Vice President Joe Biden insisted Sunday that despite the political stalemate in Baghdad, the United States remains on track for the drawdown of troops from Iraq by August -- comments that are in stark contrast to his position just a few years ago.

"I don't have a doubt in my mind that we'll be able to meet the commitment of having only 50,000 troops there and it will not in any way affect the physical stability of Iraq," he told ABC's "This Week."

He added, "There is a transition government. There is a government in place that's working."

Indeed White House press secretary Robert Gibbs Monday echoed the vice president's optimistic outlook, telling reporters, "I think that we are on the verge of making a considerable drawdown in Iraq, that, if I recall correctly, a year before that, many said wasn't going to happen."

But Biden's comments contradict what he said a few years ago when he advocated dividing Iraq into three parts based on ethnicity. He argued at a democratic presidential debate in August of 2007 that his plan would "separate the parties and give them some breathing room in order to establish some stability."

He added that the fundamental mistake both the Bush administration and his colleagues continued to make was simple, clinging to the hope that "there is any possibility in the lifetime of anyone here of having the Iraqis get together, have a unity government in Baghdad that pulls the country together."

When confronted Sunday about his change in attitude, the Vice President denied having ever suggested a three way partition and boasted that the country's political parties "are in negotiations right now to figure out how to allocate the power within that government. In other words, share power. And it is about just that. And it's underway. And it's going to happen."

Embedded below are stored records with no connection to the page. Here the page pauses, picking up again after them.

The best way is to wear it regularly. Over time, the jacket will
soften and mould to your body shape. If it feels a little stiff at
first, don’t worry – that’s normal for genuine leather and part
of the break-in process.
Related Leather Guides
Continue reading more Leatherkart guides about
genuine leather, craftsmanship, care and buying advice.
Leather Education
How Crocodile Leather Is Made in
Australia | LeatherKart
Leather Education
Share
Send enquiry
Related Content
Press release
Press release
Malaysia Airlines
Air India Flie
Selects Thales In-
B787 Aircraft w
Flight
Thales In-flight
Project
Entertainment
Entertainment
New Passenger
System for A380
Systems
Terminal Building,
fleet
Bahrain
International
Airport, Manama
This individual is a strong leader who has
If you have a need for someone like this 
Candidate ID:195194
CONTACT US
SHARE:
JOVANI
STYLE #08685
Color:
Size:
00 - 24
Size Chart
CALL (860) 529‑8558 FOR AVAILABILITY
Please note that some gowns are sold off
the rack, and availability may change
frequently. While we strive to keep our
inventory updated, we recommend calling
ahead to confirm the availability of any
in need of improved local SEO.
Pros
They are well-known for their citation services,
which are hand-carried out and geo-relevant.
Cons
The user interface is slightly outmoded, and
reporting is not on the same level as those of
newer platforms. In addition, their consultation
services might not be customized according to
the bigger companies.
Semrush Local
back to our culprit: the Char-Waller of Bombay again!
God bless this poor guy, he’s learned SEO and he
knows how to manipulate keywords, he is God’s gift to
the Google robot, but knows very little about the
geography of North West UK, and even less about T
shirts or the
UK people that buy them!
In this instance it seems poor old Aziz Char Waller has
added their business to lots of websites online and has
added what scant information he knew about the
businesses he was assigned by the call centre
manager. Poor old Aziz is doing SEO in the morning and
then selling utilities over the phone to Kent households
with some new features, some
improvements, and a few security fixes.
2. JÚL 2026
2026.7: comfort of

Turning to Afghanistan, Biden urged patience with the nine year war, particularly when asked if America was winning. "It's too early to make a judgment," he said. "We don't even have all the troops of the so-called surge in place yet. But we still believe that the policy that the military signed onto, put together initially, signed onto is, in fact, going to work."

Asked for details about that policy, Biden suggested the current counterinsurgency plan was something he had originally initiated, but was unable to add any details. "Someday I'll be able to lay out exactly what the plan I offered was. It would be inappropriate to do that because it was so close to what, what in fact the plan ended up being that there was virtually no difference." In 2009, just days after being sworn in as vice president, Biden was a leading skeptic on the escalating war in Afghanistan, specifically arguing against sending forty thousand more troops -- a request from then top commander of American forces, General Stanley McChrystal.

The vice president wrapped up the one hour interview with Jake Tapper by assuring America, "We are making considerable progress against al Qaeda, which is our primary target. We're taking out significant numbers of the leadership in al Qaeda. And we are, in the process, which is painfully slow and difficult, training up Afghani forces in order to put them in a position where they can deal with their own insurgents."